Chopper recently chased a woman called Anna out of the Mbare market, and he feels flushed with the success of his power. The two youths that have roused his wrath have put the small amount they have between them to buy one Scud of thick beer. They pass it to each other as they discuss the news.
‘If he is really dead, then tight,’ says the first.
‘He was too old,’ the second says. ‘Really he was old.’
Nodding in agreement, his friend says indeed, he is just about the oldest person in the country.
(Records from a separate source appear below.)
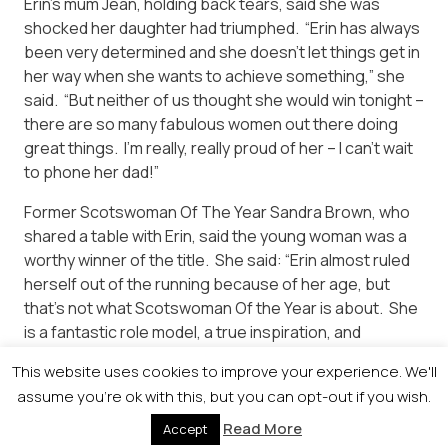
Erin’s mum Jean, holding back tears, said she was
shocked her daughter had triumphed. “Erin has always
been very determined and she doesn’t let things get in
her way when she wants to achieve something,” she
said. “But neither of us thought she would win tonight –
there are so many fabulous women out there doing
great things. I’m really, really proud of her – I can’t wait
to phone her dad!”
Former Scotswoman Of The Year Sandra Brown, who
shared a table with Erin, said the young woman was a
worthy winner of the title. She said: “Erin almost ruled
herself out of the running because of her age, but
that’s not what Scotswoman Of the Year is about. She
is a fantastic role model, a true inspiration, and
deserves the title.”
This website uses cookies to improve your experience. We'll
assume you're ok with this, but you can opt-out if you wish.
Read More
Accept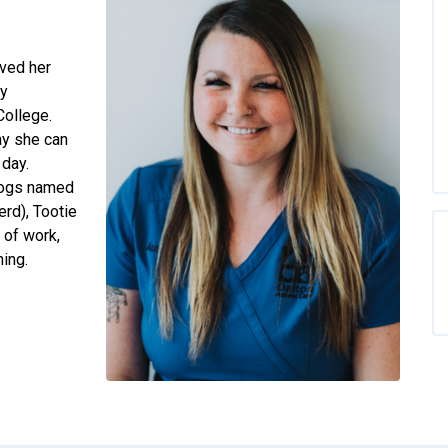
ived her
ry
College.
ay she can
 day.
 dogs named
rd), Tootie
 of work,
ing.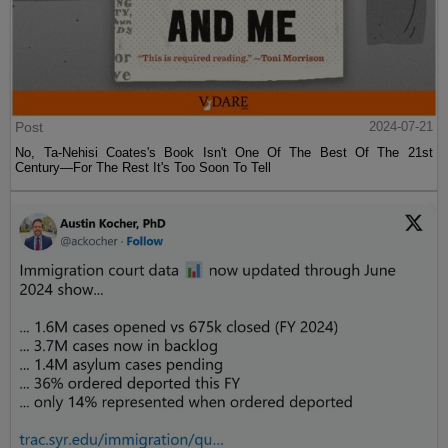
Post
2024-07-21
No, Ta-Nehisi Coates's Book Isn't One Of The Best Of The 21st
Century—For The Rest It's Too Soon To Tell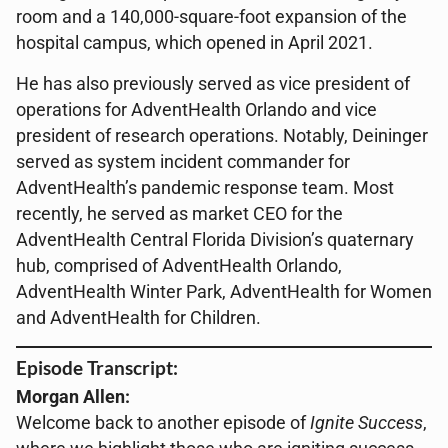
room and a 140,000-square-foot expansion of the
hospital campus, which opened in April 2021.
He has also previously served as vice president of
operations for AdventHealth Orlando and vice
president of research operations. Notably, Deininger
served as system incident commander for
AdventHealth’s pandemic response team. Most
recently, he served as market CEO for the
AdventHealth Central Florida Division’s quaternary
hub, comprised of AdventHealth Orlando,
AdventHealth Winter Park, AdventHealth for Women
and AdventHealth for Children.
Episode Transcript:
Morgan Allen:
Welcome back to another episode of
Ignite Success
,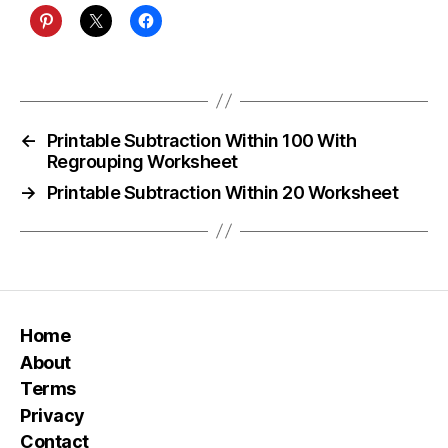
←
Printable Subtraction Within 100 With
Regrouping Worksheet
→
Printable Subtraction Within 20 Worksheet
Home
About
Terms
Privacy
Contact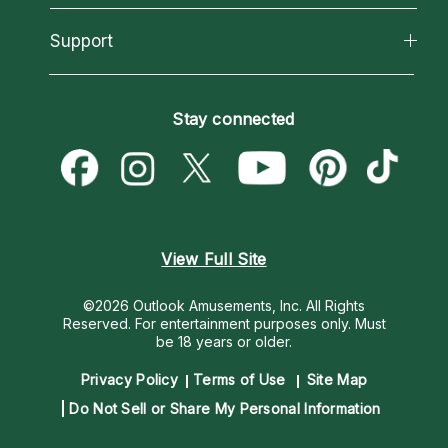
Reading Topics
About Psychic Readings
California Psychics App
Support
New Psychics
Most Gifted
Horoscopes
Love Psychics
How To & Tips
Become an Affiliate
Blog
Empath Psychics
Pricing
Stay connected
Become a Premier Psychic
Love & Relationships
Psychic Mediums
Psychic Dictionary
Money & Finance
Customer Reviews
Help Center
Destiny & Life Path
Contact Us
Astrology & Numerology
View Full Site
©2026 Outlook Amusements, Inc. All Rights
Reserved.
For entertainment purposes only. Must
be 18 years or older.
Privacy Policy
Terms of Use
Site Map
Do Not Sell or Share My Personal Information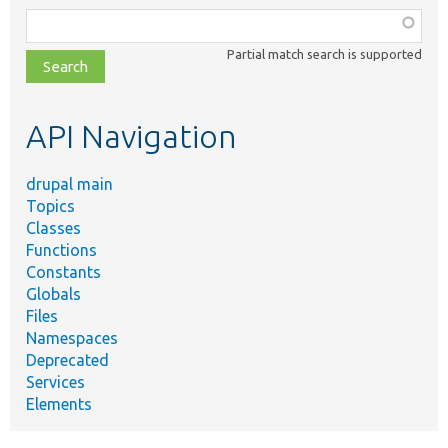
Function,
class,
Partial match search is supported
file,
topic,
etc.
API Navigation
drupal main
Topics
Classes
Functions
Constants
Globals
Files
Namespaces
Deprecated
Services
Elements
In anger at what he sees as their naked celebration, Chopper grabs their Scud and pours it to the ground. The youths retaliate with their fists. A fight breaks out as more of the eighty-nine per cent join in to attack Chopper who is soon joined by his comrades from the Grassroots Empowerment Flea Markets and Vendors’ Trust Association, jobless youths whose main occupation, when they are not being empowered by empty promises, is to defend the president’s honour by any means necessary. Policemen from Matapi police station drive up in a truck and round up seven youths including the two Scud drinkers.
‘Arrest them, arrest them,’ Chopper says. ‘They were insulting the president. They said he is old.’
‘But he is old,’ says an officer. ‘What is ninety-two years of age if not old? Do we not all wish we could be as old one day?’
Chopper says, ‘They also said he was dead.’
‘How is it an insult to say that someone is dead if he is indeed dead? Or is he never to die at all?’ quips the same officer. ‘Is he Jesus of Nazareth or is he just a mere mortal like you or me?’